- Born: 18 November 1860
- Died: 28 November 1945 (aged 85) Truro
- Education: Highgate School, London, and Queen's College, Oxford
- Occupations: Colonial administrator, British Malaya
- Years active: 1884-1916
- Spouse: Ethel Harriet
- Children: 3

= John Bowen Elcum =

British colonial administrator

John Bowen Elcum (18 November 1860 – 28 November 1945) was a British colonial administrator. He was Director of Education for the Straits Settlements and the Federated Malay States from 1906 to 1916.

== Early life ==
Elcum was born on 18 November 1860, son of Hugh William Elcum, solicitor, and was educated at Highgate School, London, and Queen's College, Oxford.

== Career ==
In 1884, he enrolled as a cadet in the Straits Settlements, and was appointed Acting District Officer in South Malacca, Province Wellesley and Dindings having passed the Malay language examination. In 1892, he was District Officer in Bukit Mertajam and the following year was appointed Sheriff in Penang.

In 1893, he moved to Singapore where he took up various positions including Acting Sheriff, Acting Collector of Land Revenue, Inspector of Prisons, and Official Assignee and Registrar of Deeds.

In 1898, he began working in the education sector, where he would remain for the rest of his career, beginning with an appointment as Inspector of Schools for the Straits Settlements, which title was changed to Director of Public Instruction in 1901. In 1906, the Education Departments of the Straits Settlements and the Federated Malay States were amalgamated and Elcum was appointed to head the new department where he remained as Director of Education until his retirement.
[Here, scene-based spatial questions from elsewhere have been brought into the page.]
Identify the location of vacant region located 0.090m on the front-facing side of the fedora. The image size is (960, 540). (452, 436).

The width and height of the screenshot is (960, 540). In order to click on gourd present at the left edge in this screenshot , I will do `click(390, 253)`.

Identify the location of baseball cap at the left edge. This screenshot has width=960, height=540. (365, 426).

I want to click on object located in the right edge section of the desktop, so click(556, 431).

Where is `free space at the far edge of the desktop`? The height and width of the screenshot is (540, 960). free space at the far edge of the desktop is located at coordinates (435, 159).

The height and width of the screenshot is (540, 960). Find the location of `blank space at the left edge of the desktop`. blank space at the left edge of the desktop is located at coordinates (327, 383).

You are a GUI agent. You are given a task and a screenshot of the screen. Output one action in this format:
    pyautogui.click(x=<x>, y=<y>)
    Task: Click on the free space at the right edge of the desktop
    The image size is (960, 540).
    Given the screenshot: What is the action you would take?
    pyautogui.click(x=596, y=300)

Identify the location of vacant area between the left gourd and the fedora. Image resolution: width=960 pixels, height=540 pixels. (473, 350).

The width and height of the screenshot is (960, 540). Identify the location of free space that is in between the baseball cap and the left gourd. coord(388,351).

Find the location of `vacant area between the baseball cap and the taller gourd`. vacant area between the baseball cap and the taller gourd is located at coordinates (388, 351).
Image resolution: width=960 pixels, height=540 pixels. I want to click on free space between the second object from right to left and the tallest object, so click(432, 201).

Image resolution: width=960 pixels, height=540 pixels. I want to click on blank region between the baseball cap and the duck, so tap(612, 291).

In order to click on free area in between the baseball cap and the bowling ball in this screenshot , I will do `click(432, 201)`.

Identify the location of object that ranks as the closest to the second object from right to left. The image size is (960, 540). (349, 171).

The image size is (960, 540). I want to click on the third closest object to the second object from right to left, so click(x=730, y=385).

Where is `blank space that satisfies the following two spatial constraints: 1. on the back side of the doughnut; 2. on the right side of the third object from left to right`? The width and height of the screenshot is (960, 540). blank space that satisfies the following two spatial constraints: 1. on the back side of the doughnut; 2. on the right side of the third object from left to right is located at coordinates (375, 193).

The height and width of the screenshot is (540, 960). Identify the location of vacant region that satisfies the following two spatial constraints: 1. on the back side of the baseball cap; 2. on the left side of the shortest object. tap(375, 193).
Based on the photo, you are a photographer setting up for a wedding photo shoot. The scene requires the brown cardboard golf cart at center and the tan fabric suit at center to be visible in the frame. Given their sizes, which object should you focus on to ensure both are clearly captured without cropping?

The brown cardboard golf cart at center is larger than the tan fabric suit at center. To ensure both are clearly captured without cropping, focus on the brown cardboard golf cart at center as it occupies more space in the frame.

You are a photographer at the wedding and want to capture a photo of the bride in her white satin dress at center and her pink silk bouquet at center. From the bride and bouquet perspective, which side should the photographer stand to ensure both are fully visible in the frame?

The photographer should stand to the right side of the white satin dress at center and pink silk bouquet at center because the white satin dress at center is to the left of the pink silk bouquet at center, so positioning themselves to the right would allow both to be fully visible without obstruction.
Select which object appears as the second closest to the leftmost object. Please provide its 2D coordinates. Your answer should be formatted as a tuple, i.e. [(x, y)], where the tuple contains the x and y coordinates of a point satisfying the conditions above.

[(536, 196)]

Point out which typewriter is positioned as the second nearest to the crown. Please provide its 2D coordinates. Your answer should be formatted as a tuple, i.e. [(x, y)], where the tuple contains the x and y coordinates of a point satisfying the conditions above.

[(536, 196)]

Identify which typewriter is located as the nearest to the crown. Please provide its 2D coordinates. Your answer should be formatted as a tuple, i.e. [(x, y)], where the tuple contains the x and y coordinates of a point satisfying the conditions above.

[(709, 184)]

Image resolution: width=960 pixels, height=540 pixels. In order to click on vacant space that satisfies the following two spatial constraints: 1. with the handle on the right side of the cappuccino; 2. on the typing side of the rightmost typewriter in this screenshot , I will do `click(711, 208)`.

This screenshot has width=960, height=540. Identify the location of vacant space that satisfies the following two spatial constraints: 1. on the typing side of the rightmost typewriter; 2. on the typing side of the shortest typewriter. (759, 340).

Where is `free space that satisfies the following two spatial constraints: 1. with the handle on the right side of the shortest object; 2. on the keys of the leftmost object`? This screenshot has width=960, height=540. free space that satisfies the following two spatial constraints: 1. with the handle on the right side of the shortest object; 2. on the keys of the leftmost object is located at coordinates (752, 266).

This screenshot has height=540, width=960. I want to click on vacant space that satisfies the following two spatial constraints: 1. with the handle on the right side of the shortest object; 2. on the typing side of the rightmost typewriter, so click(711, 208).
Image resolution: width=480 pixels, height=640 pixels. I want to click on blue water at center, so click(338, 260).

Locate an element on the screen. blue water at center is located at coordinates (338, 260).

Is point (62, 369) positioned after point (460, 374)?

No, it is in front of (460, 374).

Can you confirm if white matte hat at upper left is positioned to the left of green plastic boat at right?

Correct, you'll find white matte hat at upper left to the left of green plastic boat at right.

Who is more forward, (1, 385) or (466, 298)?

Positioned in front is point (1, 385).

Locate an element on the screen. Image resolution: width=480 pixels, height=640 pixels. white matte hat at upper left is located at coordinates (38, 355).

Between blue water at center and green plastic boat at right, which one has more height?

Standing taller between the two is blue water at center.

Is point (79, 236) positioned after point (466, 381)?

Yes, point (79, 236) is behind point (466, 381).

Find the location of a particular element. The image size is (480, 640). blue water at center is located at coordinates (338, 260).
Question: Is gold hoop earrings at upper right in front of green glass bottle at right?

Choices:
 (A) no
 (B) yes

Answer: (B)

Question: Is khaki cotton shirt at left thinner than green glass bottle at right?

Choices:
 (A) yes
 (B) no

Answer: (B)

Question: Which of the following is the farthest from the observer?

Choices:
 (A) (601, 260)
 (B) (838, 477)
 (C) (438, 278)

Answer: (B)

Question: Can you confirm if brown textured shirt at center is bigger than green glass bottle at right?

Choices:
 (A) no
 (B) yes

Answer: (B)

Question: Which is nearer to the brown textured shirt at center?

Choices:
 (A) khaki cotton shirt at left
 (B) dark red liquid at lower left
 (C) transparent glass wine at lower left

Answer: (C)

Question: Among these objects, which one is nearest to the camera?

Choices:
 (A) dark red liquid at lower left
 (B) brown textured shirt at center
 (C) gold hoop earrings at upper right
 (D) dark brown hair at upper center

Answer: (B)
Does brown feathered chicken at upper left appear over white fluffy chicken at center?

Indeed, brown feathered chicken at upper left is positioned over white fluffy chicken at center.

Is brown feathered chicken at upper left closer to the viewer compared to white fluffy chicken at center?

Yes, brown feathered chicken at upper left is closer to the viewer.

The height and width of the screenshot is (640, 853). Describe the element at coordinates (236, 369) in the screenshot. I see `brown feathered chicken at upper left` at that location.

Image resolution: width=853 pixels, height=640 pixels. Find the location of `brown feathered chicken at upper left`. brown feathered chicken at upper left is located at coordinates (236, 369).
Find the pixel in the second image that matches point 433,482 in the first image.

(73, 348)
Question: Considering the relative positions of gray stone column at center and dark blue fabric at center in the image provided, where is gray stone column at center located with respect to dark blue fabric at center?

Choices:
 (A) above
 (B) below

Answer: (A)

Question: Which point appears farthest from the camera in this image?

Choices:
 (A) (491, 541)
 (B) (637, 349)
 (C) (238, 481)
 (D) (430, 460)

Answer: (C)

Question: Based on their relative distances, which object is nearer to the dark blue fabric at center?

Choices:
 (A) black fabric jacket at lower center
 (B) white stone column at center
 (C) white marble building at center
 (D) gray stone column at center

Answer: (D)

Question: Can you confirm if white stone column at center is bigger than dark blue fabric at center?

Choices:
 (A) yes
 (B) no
Briefly, from 1911–12, he combined his position as Director with that of Acting Advisor to the Sultan of Johor in the absence of Douglas Graham Campbell, and in 1914, he was appointed as a member of the Singapore Legislative Council. He retired in 1916 due to illness.

As Director of Education for ten years, his reports, which were published annually, provide an authoritative account of the state of education in British Malaya at the beginning of the 20th century. A recurring issue which he raised in his reports was the poor state of women's education amongst the Chinese, and especially the Malays. In his report for 1913, he noted that school attendance by boys was on average five times greater than for girls. He added: "The girls' schools continue to be unsatisfactory. They are small and inefficient and as a rule girls only attend for a year or so, and indeed very few reach the upper classes."

== Personal life ==
Elcum's wife, Ethel Harriet, died in 1914, and they had three daughters, Jane, Eunice and Gwen. Elcum died on 28 November 1945, aged 85, at Truro, Cornwall.